I took the train in to Boston for my appointments today, not out of necessity, but to figure how this is going to work when I’m either high on chemo drugs and/or exhausted from it. The train will work out fine, albeit a long ride.
My first appointment was interesting to say the least. Because I want to make you feel awkward too, the picture on the left is the inside of the sperm donor room at Brigham’s. Nice artwork of someone’s ass on the wall, eh? As a guy, you’d think this process would be no sweat, but it was pretty uncomfortable being in a room where you can hear the conversations in the waiting area- and all of those folks know exactly what you’re doing in there. Add to that, you have to hand-deliver the container (no pun intended) to the semi-attractive female receptionist in the waiting area upon completion. To top off the visit, I had to give a blood sample.
I’ll find out on Monday whether or not I need to come back for a repeat visit. Let’s hope not. I was informed (but need to confirm with my oncologist), that even if I remain fertile after chemo, I may be at a high-risk of causing birth defects should Jess and I conceive kids naturally.
My second appointment was a CT scan. I’m absolutely
annoyed with myself for being such a wimp when it comes to needles. I almost got emotional about it, but I know that it is completely psychological. I asked them to give me Novocaine
first (before the IV), but they wouldn’t do it. I better figure out how to handle needles better because I’ll be pretty much living with an IV as of June 4th
. Prior to the scan, I was also given the dye to drink orally. It tasted like liquid Tums, which wasn’t difficult to drink. They put the dye chemicals (it looked like powder) into two 20oz crystal light iced tea bottles. I was expecting it to be far worse.

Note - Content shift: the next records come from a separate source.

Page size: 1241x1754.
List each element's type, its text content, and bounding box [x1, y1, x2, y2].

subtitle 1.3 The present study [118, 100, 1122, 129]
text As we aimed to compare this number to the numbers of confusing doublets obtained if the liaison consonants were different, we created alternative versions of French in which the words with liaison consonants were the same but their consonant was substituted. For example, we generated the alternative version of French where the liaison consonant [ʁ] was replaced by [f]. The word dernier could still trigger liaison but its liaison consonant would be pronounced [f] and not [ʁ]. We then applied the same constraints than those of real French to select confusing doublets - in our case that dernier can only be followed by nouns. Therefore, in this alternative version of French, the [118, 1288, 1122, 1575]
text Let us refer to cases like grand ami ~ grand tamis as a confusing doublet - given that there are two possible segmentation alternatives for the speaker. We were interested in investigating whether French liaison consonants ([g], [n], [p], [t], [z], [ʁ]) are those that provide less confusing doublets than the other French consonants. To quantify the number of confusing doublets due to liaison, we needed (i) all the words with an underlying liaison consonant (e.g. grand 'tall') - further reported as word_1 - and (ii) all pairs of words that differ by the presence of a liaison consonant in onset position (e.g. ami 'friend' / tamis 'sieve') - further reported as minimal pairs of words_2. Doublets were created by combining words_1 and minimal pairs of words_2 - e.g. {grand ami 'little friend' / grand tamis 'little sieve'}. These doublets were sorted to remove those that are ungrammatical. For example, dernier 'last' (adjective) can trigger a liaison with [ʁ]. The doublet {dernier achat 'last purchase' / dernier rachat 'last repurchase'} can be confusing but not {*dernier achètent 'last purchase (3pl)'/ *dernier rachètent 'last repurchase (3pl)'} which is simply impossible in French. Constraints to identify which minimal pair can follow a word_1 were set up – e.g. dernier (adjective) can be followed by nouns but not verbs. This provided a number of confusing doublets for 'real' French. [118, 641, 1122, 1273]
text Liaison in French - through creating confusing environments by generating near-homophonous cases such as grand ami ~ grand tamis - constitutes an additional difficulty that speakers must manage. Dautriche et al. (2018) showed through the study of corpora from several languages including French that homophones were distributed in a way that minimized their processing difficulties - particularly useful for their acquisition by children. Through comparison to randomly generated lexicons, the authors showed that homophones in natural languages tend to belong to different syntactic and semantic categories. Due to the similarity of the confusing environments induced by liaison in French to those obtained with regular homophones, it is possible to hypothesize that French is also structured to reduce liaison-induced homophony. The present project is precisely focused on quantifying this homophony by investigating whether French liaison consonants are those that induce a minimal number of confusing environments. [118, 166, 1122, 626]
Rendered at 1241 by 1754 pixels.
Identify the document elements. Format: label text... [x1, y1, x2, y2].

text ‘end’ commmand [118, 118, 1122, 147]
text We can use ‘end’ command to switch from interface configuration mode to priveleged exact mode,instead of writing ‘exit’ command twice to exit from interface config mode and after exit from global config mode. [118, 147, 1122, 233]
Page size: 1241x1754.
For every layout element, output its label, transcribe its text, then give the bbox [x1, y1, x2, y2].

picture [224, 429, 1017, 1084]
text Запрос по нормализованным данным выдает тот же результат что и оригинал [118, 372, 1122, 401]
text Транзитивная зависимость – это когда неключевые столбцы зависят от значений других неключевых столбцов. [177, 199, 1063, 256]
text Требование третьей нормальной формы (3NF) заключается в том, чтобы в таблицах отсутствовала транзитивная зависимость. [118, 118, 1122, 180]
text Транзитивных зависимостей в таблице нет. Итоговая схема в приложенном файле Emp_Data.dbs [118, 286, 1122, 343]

My last appointment of the day was a PFT
test. I sat in an enclosed phone booth-sized box with a snorkel breathing tube. It turns out that my lung capacity is well over 8-liters, which as the technician informed me, is equivalent to a 6’9″ athlete. He suggested that I take up running. In the short term, it enables the Bleomycin
chemo (the B part of my BEP
chemo) to have more of a runway to avoid causing lung damage. I will be taking PFT
tests on a regular basis during my chemo treatment to monitor the risk.